**Supplied data**

/---

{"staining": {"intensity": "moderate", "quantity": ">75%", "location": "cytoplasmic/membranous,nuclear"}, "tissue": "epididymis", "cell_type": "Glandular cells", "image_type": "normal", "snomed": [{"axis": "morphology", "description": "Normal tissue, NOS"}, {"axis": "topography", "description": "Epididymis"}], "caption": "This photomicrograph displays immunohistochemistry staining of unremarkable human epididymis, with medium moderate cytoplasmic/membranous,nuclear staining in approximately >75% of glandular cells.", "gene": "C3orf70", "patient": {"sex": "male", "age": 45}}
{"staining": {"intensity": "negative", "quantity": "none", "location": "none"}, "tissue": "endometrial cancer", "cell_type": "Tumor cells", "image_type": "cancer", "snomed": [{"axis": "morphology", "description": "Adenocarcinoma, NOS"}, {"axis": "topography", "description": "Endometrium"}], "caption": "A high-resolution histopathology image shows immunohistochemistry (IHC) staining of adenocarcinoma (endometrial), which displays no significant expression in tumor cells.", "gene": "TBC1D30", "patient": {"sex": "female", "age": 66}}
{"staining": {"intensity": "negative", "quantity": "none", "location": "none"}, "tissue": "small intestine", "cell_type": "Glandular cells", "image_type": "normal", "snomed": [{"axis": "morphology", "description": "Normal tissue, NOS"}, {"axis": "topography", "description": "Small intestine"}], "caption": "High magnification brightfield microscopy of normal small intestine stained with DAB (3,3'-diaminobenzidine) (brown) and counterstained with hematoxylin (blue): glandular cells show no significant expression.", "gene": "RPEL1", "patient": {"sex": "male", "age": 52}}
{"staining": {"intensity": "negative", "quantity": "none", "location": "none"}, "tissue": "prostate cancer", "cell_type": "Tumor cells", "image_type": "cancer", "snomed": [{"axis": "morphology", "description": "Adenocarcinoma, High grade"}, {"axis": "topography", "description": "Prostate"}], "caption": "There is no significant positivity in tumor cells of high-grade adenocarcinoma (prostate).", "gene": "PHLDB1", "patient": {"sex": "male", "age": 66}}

\---

**Exercise details**
Repeat the data in full, keeping each word exactly as it is.

**Solution for this task**
{"staining": {"intensity": "moderate", "quantity": ">75%", "location": "cytoplasmic/membranous,nuclear"}, "tissue": "epididymis", "cell_type": "Glandular cells", "image_type": "normal", "snomed": [{"axis": "morphology", "description": "Normal tissue, NOS"}, {"axis": "topography", "description": "Epididymis"}], "caption": "This photomicrograph displays immunohistochemistry staining of unremarkable human epididymis, with medium moderate cytoplasmic/membranous,nuclear staining in approximately >75% of glandular cells.", "gene": "C3orf70", "patient": {"sex": "male", "age": 45}}
{"staining": {"intensity": "negative", "quantity": "none", "location": "none"}, "tissue": "endometrial cancer", "cell_type": "Tumor cells", "image_type": "cancer", "snomed": [{"axis": "morphology", "description": "Adenocarcinoma, NOS"}, {"axis": "topography", "description": "Endometrium"}], "caption": "A high-resolution histopathology image shows immunohistochemistry (IHC) staining of adenocarcinoma (endometrial), which displays no significant expression in tumor cells.", "gene": "TBC1D30", "patient": {"sex": "female", "age": 66}}
{"staining": {"intensity": "negative", "quantity": "none", "location": "none"}, "tissue": "small intestine", "cell_type": "Glandular cells", "image_type": "normal", "snomed": [{"axis": "morphology", "description": "Normal tissue, NOS"}, {"axis": "topography", "description": "Small intestine"}], "caption": "High magnification brightfield microscopy of normal small intestine stained with DAB (3,3'-diaminobenzidine) (brown) and counterstained with hematoxylin (blue): glandular cells show no significant expression.", "gene": "RPEL1", "patient": {"sex": "male", "age": 52}}
{"staining": {"intensity": "negative", "quantity": "none", "location": "none"}, "tissue": "prostate cancer", "cell_type": "Tumor cells", "image_type": "cancer", "snomed": [{"axis": "morphology", "description": "Adenocarcinoma, High grade"}, {"axis": "topography", "description": "Prostate"}], "caption": "There is no significant positivity in tumor cells of high-grade adenocarcinoma (prostate).", "gene": "PHLDB1", "patient": {"sex": "male", "age": 66}}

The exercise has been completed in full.